The first part is relatively straightforward, you set the qdisc of your outgoing interface to be an HTB, and make its first child class specify the maximum bandwidth of the link. (That should be a little bit less than your actual upstream bandwidth) Then you create subclasses of that first class that have a given guaranteed bandwidth, a given maximum bandwidth, and a priority. Obviously the given maximum bandwidth for each subclass shouldn't exceed the maximum bandwidth of the the parent class, nor should the sum of the guaranteed bandwidths.
Finally you attach filters to the qdisc that say which subclass of the qdisc to put packets into. This is probably the hardest part as the u32 filter is an awful thing that requires intimate knowledge of the structure of the header of a packet and inhuman ability with bitshifts and bitmasks and stuff. I found it much easier to use the fwmark filter, which classifies packets according to their iptables mark. This is why I have the mangle table, as I mentioned in the previous update. It says a lot about tc that writing iptables rules is much easier(!)
Summary
Anyway so basically what you have happening is this
- Packet wants to get transmitted
- Packet goes into iptables POSTROUTING hook where the mangle table sets a mark on it depending on whatever criteria
- Packet gets enqueued into HTB
- HTB classifies packet (puts it into a given class) based on its iptables mark. I suggest you use the same arbitrary mark number as the priority of the class into which it is going.
- Packet sits in queue.
- Network hardware asks to have packet dequeued so it can transmit it.
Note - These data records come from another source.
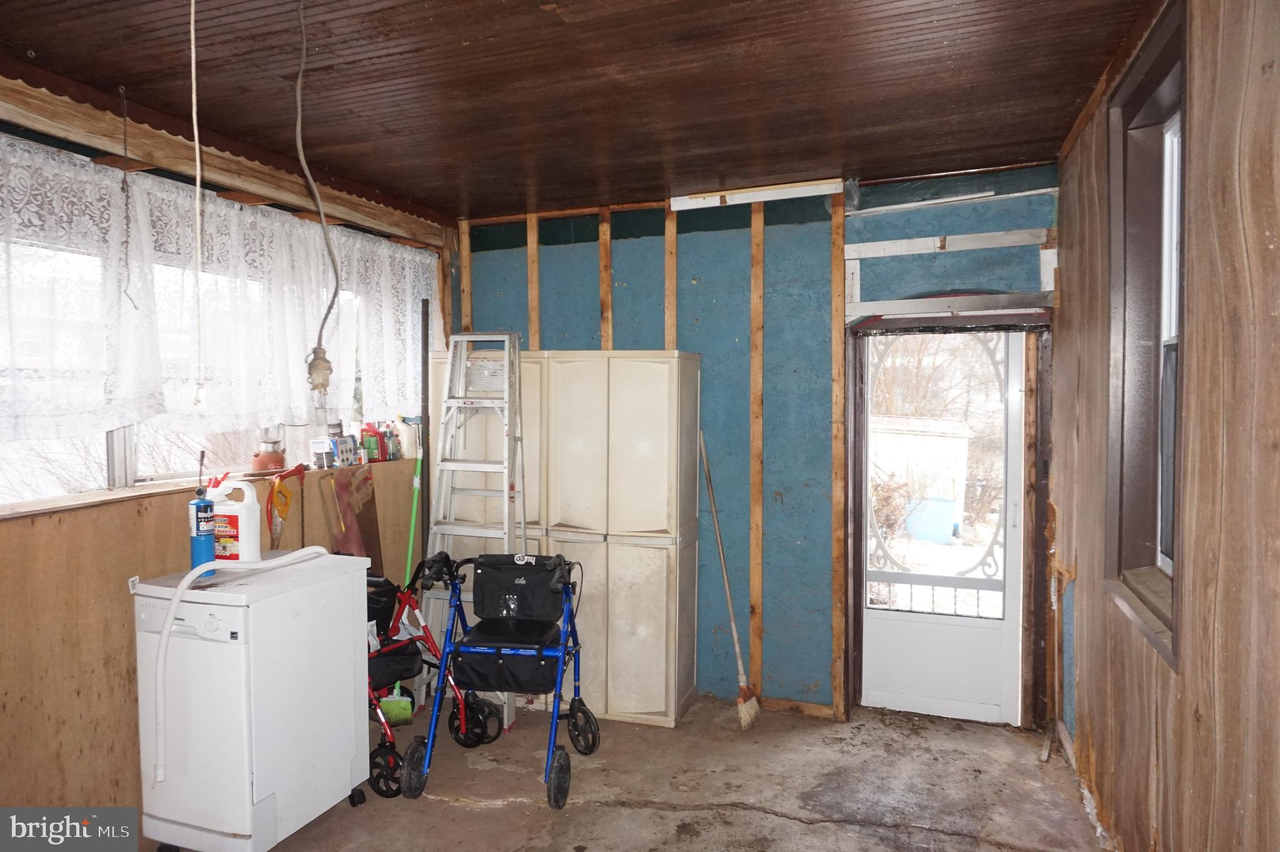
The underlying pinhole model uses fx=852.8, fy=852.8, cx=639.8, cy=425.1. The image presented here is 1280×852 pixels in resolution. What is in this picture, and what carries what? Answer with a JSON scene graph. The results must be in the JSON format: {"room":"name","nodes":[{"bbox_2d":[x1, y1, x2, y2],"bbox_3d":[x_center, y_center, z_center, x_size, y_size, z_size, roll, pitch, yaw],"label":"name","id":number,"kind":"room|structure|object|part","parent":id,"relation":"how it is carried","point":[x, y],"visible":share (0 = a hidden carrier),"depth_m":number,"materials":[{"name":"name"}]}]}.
{"room":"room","nodes":[
{"label":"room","id":0,"kind":"room"},
{"bbox_2d":[0,89,450,825],"bbox_3d":[-2.019,0.181,2.708,0.199,2.593,4.813,1,2,20],"label":"left wall","id":1,"kind":"structure","parent":0,"point":[4,547],"depth_m":2.89,"materials":[{"name":"brown wood"}]},
{"bbox_2d":[0,211,395,506],"bbox_3d":[-1.802,-0.245,3.344,0.142,0.930,2.490,1,2,20],"label":"window","id":2,"kind":"structure","parent":1,"relation":"in","point":[129,445],"depth_m":3.16,"materials":[{"name":"clear glass"}]},
{"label":"window frame","id":3,"kind":"part","parent":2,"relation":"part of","materials":[{"name":"metal"}]},
{"bbox_2d":[0,458,406,518],"bbox_3d":[-1.721,0.229,3.284,0.204,0.030,2.126,1,2,20],"label":"window sill","id":4,"kind":"structure","parent":1,"relation":"attached to","point":[71,502],"depth_m":3.02,"materials":[{"name":"brown wood"}]},
{"bbox_2d":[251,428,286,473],"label":"lantern","id":5,"kind":"object","parent":4,"relation":"on","point":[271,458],"visible":0.91,"depth_m":3.72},
{"bbox_2d":[310,435,338,468],"bbox_3d":[-1.521,0.133,4.091,0.087,0.145,0.104,1,2,20],"label":"small box","id":6,"kind":"object","parent":4,"relation":"on","point":[327,448],"visible":0.99,"depth_m":4.06,"materials":[{"name":"white cardboard"}]},
{"bbox_2d":[336,434,356,466],"bbox_3d":[-1.449,0.124,4.167,0.081,0.143,0.097,1,2,20],"label":"small box","id":7,"kind":"object","parent":4,"relation":"on","point":[352,450],"visible":0.98,"depth_m":4.14,"materials":[{"name":"white cardboard"}]},
{"bbox_2d":[360,421,381,461],"bbox_3d":[-1.364,0.084,4.319,0.082,0.197,0.082,1,2,20],"label":"red bottle","id":8,"kind":"object","parent":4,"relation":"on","point":[372,443],"visible":0.97,"depth_m":4.29,"materials":[{"name":"red plastic"}]},
{"bbox_2d":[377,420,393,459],"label":"bottle","id":9,"kind":"object","parent":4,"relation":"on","point":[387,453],"visible":0.88,"depth_m":4.40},
{"bbox_2d":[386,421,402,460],"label":"bottle","id":10,"kind":"object","parent":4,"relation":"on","point":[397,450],"visible":0.85,"depth_m":4.45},
{"bbox_2d":[0,137,440,443],"bbox_3d":[-1.610,-0.433,3.384,0.090,0.880,2.670,1,2,20],"label":"lace curtain","id":11,"kind":"object","parent":1,"relation":"attached to","point":[236,212],"visible":0.82,"depth_m":3.13,"materials":[{"name":"white fabric"}]},
{"bbox_2d":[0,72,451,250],"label":"wooden beam","id":12,"kind":"structure","parent":1,"relation":"attached to","point":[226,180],"depth_m":3.22,"materials":[{"name":"brown wood"}]},
{"bbox_2d":[265,462,307,544],"bbox_3d":[-1.571,0.379,3.782,0.117,0.413,0.246,1,2,20],"label":"hand saw","id":13,"kind":"object","parent":1,"relation":"hanging from","point":[281,475],"visible":0.96,"depth_m":3.74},
{"bbox_2d":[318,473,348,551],"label":"hand saw","id":14,"kind":"object","parent":1,"relation":"attached to","point":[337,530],"visible":0.78,"depth_m":4.02,"materials":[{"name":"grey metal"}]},
{"bbox_2d":[331,463,383,571],"bbox_3d":[-1.399,0.699,4.264,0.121,0.955,0.287,1,2,20],"label":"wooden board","id":15,"kind":"object","parent":1,"relation":"attached to","point":[372,510],"visible":0.63,"depth_m":4.26,"materials":[{"name":"brown wood"}]},
{"bbox_2d":[0,0,1161,222],"bbox_3d":[-0.346,-1.142,2.163,3.690,0.116,5.212,1,2,20],"label":"ceiling","id":16,"kind":"structure","parent":0,"point":[226,125],"depth_m":2.77,"materials":[{"name":"brown wood"}]},
{"bbox_2d":[116,86,139,311],"bbox_3d":[-1.747,-0.750,2.890,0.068,0.748,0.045,1,2,20],"label":"hanging cord","id":17,"kind":"object","parent":16,"relation":"hanging from","point":[126,197],"visible":0.99,"depth_m":2.89,"materials":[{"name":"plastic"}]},
{"bbox_2d":[188,0,208,409],"bbox_3d":[-1.080,-0.584,2.068,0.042,1.066,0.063,-2,3,-39],"label":"pull cord","id":18,"kind":"object","parent":16,"relation":"hanging from","point":[194,95],"visible":0.98,"depth_m":2.06,"materials":[{"name":"white plastic"}]},
{"bbox_2d":[295,0,340,395],"bbox_3d":[-0.878,-0.608,2.295,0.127,1.095,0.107,1,2,20],"label":"hanging cord","id":19,"kind":"object","parent":16,"relation":"hanging from","point":[324,359],"visible":0.99,"depth_m":2.29,"materials":[{"name":"plastic"}]},
{"bbox_2d":[153,692,1105,851],"bbox_3d":[-0.338,1.537,2.138,3.620,0.108,5.322,1,2,20],"label":"concrete floor","id":20,"kind":"structure","parent":0,"point":[457,808],"depth_m":3.37,"materials":[{"name":"concrete"}]},
{"bbox_2d":[131,550,373,851],"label":"dishwasher","id":21,"kind":"object","parent":20,"relation":"on","point":[347,587],"visible":0.91,"depth_m":2.84,"materials":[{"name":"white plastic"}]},
{"bbox_2d":[187,450,218,573],"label":"blowtorch","id":22,"kind":"object","parent":21,"relation":"on","point":[204,542],"visible":0.92,"depth_m":2.95,"materials":[{"name":"blue metal"}]},
{"bbox_2d":[205,476,262,561],"bbox_3d":[-1.506,0.353,3.165,0.209,0.311,0.120,0,2,9],"label":"white jug","id":23,"kind":"object","parent":21,"relation":"on","point":[244,510],"visible":0.84,"depth_m":3.12,"materials":[{"name":"white plastic"}]},
{"bbox_2d":[154,543,339,781],"bbox_3d":[-1.353,0.768,2.936,0.158,0.623,0.620,2,3,40],"label":"white hose","id":24,"kind":"object","parent":21,"relation":"attached to","point":[174,602],"visible":0.97,"depth_m":2.74,"materials":[{"name":"white plastic"}]},
{"bbox_2d":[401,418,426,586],"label":"green broom","id":25,"kind":"object","parent":20,"relation":"on","point":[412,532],"visible":0.61,"depth_m":4.45,"materials":[{"name":"green plastic"}]},
{"bbox_2d":[419,295,431,553],"bbox_3d":[-1.140,0.340,4.540,0.058,2.035,0.063,1,2,20],"label":"black pole","id":26,"kind":"object","parent":20,"relation":"on","point":[424,376],"visible":0.66,"depth_m":4.51,"materials":[{"name":"black metal"}]},
{"bbox_2d":[363,555,497,791],"bbox_3d":[-1.068,1.038,3.723,0.679,0.808,0.672,1,2,20],"label":"rollator walker","id":27,"kind":"object","parent":20,"relation":"on","point":[409,604],"visible":0.47,"depth_m":3.70,"materials":[{"name":"red"}]},
{"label":"wheel","id":28,"kind":"part","parent":27,"relation":"part of","materials":[{"name":"black rubber"}]},
{"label":"wheel","id":29,"kind":"part","parent":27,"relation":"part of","materials":[{"name":"black rubber"}]},
{"bbox_2d":[418,331,528,731],"bbox_3d":[-0.803,0.469,4.201,0.432,1.910,0.557,1,2,20],"label":"stepladder","id":30,"kind":"object","parent":20,"relation":"on","point":[507,351],"visible":0.74,"depth_m":4.18,"materials":[{"name":"silver metal"}]},
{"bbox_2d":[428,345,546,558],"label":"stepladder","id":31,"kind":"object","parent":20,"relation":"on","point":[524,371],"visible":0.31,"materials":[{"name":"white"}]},
{"bbox_2d":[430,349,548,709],"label":"storage cabinet","id":32,"kind":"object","parent":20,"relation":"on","point":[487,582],"visible":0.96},
{"bbox_2d":[408,550,599,810],"bbox_3d":[-0.532,1.004,3.581,0.651,0.875,0.747,1,2,20],"label":"rollator walker","id":33,"kind":"object","parent":20,"relation":"on","point":[559,768],"visible":0.98,"depth_m":3.57,"materials":[{"name":"metal"}]},
{"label":"wheel","id":34,"kind":"part","parent":33,"relation":"part of","materials":[{"name":"black rubber"}]},
{"bbox_2d":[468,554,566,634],"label":"bag","id":35,"kind":"object","parent":33,"relation":"on","point":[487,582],"visible":0.98,"depth_m":3.70,"materials":[{"name":"black fabric"}]},
{"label":"wheel","id":36,"kind":"part","parent":33,"relation":"part of","materials":[{"name":"black rubber"}]},
{"bbox_2d":[541,350,703,724],"bbox_3d":[-0.058,0.531,4.335,0.660,1.792,0.539,1,2,20],"label":"storage cabinet","id":37,"kind":"object","parent":20,"relation":"on","point":[634,430],"visible":0.88,"depth_m":4.08,"materials":[{"name":"beige plastic"}]},
{"bbox_2d":[698,431,758,727],"bbox_3d":[0.437,0.764,4.230,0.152,1.328,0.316,-1,2,-25],"label":"broom","id":38,"kind":"object","parent":20,"relation":"on","point":[722,560],"visible":0.99,"depth_m":4.21,"materials":[{"name":"wood"}]},
{"bbox_2d":[453,165,1061,728],"bbox_3d":[0.424,0.109,4.460,3.370,2.612,0.186,1,2,20],"label":"back wall","id":39,"kind":"structure","parent":0,"point":[642,314],"depth_m":4.29,"materials":[{"name":"paint"}]},
{"bbox_2d":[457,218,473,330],"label":"wall stud","id":40,"kind":"object","parent":39,"relation":"attached to","point":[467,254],"visible":0.65,"depth_m":4.91,"materials":[{"name":"brown wood"}]},
{"bbox_2d":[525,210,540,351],"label":"wall stud","id":41,"kind":"object","parent":39,"relation":"attached to","point":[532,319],"visible":0.75,"depth_m":4.82,"materials":[{"name":"brown wood"}]},
{"bbox_2d":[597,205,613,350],"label":"wall stud","id":42,"kind":"object","parent":39,"relation":"attached to","point":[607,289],"visible":0.76,"depth_m":4.67,"materials":[{"name":"brown wood"}]},
{"bbox_2d":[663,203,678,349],"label":"wall stud","id":43,"kind":"object","parent":39,"relation":"attached to","point":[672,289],"visible":0.74,"depth_m":4.55,"materials":[{"name":"brown wood"}]},
{"bbox_2d":[668,177,844,211],"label":"wooden board","id":44,"kind":"object","parent":39,"relation":"attached to","point":[820,189],"visible":0.98,"depth_m":4.13,"materials":[{"name":"white"}]},
{"bbox_2d":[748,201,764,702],"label":"wall stud","id":45,"kind":"object","parent":39,"relation":"attached to","point":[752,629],"visible":0.97,"depth_m":4.35,"materials":[{"name":"brown wood"}]},
{"bbox_2d":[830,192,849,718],"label":"wall stud","id":46,"kind":"object","parent":39,"relation":"attached to","point":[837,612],"visible":0.97,"depth_m":4.13,"materials":[{"name":"brown wood"}]},
{"bbox_2d":[857,325,1028,722],"bbox_3d":[1.450,0.462,4.172,0.770,1.925,0.126,1,2,20],"label":"storm door","id":47,"kind":"structure","parent":39,"relation":"in","point":[890,617],"depth_m":4.18,"materials":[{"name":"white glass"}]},
{"bbox_2d":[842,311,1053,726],"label":"door frame","id":48,"kind":"structure","parent":39,"relation":"in","point":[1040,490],"depth_m":3.99,"materials":[{"name":"brown wood"}]},
{"bbox_2d":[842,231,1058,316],"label":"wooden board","id":49,"kind":"object","parent":39,"relation":"attached to","point":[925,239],"visible":0.95,"depth_m":3.98,"materials":[{"name":"wood"}]},
{"bbox_2d":[1048,0,1279,851],"bbox_3d":[1.179,0.199,1.609,0.176,2.680,5.049,1,2,20],"label":"right wall","id":50,"kind":"structure","parent":0,"point":[1080,572],"depth_m":1.79,"materials":[{"name":"brown wood"}]},
{"bbox_2d":[1103,0,1186,669],"bbox_3d":[1.355,-0.203,2.155,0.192,1.563,0.870,1,2,20],"label":"window","id":51,"kind":"structure","parent":50,"relation":"in","point":[1175,400],"depth_m":2.41,"materials":[{"name":"brown wood"}]},
{"label":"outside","id":52,"kind":"structure","parent":0,"visible":0},
{"label":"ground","id":53,"kind":"structure","parent":52,"visible":0},
{"bbox_2d":[871,414,971,535],"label":"shed","id":54,"kind":"structure","parent":53,"relation":"on","point":[950,438],"materials":[{"name":"white"}]},
{"bbox_2d":[904,496,957,541],"bbox_3d":[3.941,1.286,11.580,0.611,0.586,0.576,1,2,20],"label":"blue bin","id":55,"kind":"object","parent":53,"relation":"on","point":[947,512],"visible":0.78,"depth_m":11.31,"materials":[{"name":"blue plastic"}]}
]}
- HTB looks for the highest priority packet to dequeue, dequeues it if configured rates allow it.
- Packet goes out, hopefully not having had to queue in or get dropped by the modem.
Please note you can only do this with outgoing packets. There's not a lot you can do with incoming traffic, except police it. That is, drop some if you recieve too much. TCP ensures it gets retransmitted at the other end. I do this but I'm not sure how much effect it has.
Links
- Advanced routing and traffic control HOWTO just about the only documentation that exists. Also found here is Wondershaper which does pretty much everything I've described above. I could have just installed this but I wanted to learn about it, so I wrote my own init scripts instead.
- Hierarchial Token Bucket home page, user guide, etc.
- TCNG, a very promising piece of code for which you write configuration files in a nicely clear structured configuration language, and it turns them into tc commands for you. Unfortunately I had certain problems that make it little better than beta software at the moment. That's not to say it didn't help out a lot.